#### Directions:
In the records below, find the line that contains "Because Java is" and the line that contains "we'll be using)", then retype exactly those two lines and every line between them.

#### Raw data:
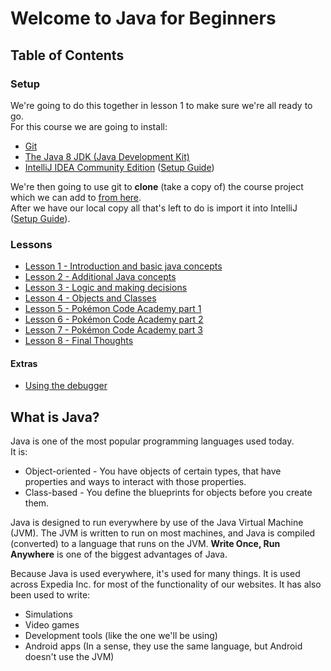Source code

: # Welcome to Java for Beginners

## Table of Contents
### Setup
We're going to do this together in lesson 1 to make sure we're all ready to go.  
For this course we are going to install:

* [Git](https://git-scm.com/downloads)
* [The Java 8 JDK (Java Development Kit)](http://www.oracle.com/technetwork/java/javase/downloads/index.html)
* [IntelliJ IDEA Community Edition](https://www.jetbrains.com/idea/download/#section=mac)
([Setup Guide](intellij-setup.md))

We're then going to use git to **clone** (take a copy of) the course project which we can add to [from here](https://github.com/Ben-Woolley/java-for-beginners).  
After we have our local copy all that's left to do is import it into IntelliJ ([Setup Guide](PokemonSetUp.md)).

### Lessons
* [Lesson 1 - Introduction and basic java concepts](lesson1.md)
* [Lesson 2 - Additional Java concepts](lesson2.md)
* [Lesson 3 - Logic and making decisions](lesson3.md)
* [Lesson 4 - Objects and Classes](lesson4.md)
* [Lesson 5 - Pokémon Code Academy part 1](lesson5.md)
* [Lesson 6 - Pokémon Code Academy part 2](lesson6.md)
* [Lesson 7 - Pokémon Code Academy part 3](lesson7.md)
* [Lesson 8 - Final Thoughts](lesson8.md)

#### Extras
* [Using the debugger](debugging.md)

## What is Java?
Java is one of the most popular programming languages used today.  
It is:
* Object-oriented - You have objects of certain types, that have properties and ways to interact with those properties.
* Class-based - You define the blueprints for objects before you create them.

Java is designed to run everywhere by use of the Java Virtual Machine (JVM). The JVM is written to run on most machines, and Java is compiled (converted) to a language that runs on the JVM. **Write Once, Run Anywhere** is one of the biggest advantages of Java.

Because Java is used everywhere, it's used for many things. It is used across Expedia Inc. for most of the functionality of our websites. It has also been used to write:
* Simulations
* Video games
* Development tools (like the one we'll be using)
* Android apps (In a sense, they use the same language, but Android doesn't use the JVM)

---

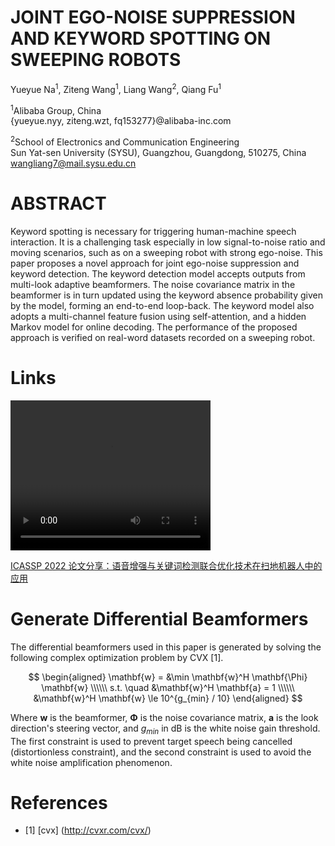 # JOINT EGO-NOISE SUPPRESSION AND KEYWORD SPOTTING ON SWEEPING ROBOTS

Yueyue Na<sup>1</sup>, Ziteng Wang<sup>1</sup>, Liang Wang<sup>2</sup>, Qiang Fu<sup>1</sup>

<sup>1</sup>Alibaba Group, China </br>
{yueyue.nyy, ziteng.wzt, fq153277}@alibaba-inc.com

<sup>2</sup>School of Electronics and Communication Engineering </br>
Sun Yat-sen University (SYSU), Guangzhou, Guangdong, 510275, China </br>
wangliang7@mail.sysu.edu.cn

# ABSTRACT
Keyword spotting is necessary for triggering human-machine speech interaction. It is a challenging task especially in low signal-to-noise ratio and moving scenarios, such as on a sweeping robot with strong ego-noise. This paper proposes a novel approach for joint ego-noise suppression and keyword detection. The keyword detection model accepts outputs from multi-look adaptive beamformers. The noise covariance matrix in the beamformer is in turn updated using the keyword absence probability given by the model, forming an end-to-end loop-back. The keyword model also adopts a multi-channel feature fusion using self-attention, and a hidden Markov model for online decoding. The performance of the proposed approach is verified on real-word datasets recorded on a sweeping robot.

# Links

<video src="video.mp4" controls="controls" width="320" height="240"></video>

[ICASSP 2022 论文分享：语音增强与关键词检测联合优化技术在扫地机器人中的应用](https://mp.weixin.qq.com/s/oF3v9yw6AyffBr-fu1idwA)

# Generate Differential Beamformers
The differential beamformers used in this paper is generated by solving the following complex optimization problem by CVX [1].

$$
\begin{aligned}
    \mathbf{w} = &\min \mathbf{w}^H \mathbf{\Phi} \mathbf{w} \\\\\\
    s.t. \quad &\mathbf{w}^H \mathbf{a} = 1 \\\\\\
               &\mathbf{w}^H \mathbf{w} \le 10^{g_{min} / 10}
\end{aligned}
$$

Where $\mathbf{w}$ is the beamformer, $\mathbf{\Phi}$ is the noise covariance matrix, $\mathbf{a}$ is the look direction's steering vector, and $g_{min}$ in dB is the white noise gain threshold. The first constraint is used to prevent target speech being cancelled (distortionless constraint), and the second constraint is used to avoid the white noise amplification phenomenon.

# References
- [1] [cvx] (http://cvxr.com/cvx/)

==

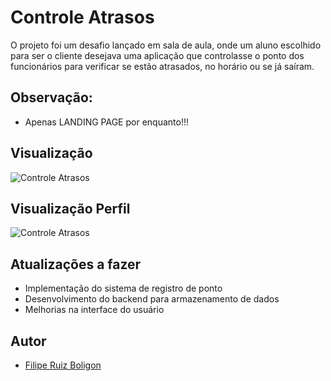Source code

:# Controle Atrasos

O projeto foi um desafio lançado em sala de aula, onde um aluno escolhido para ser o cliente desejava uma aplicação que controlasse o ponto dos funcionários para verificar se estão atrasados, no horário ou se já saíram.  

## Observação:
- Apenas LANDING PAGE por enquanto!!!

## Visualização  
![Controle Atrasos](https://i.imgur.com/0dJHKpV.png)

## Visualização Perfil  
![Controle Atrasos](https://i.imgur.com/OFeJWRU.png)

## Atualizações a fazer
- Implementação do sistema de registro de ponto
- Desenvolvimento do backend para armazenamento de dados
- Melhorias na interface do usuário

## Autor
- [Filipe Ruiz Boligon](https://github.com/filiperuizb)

#### Completed exercise:
Because Java is used everywhere, it's used for many things. It is used across Expedia Inc. for most of the functionality of our websites. It has also been used to write:
* Simulations
* Video games
* Development tools (like the one we'll be using)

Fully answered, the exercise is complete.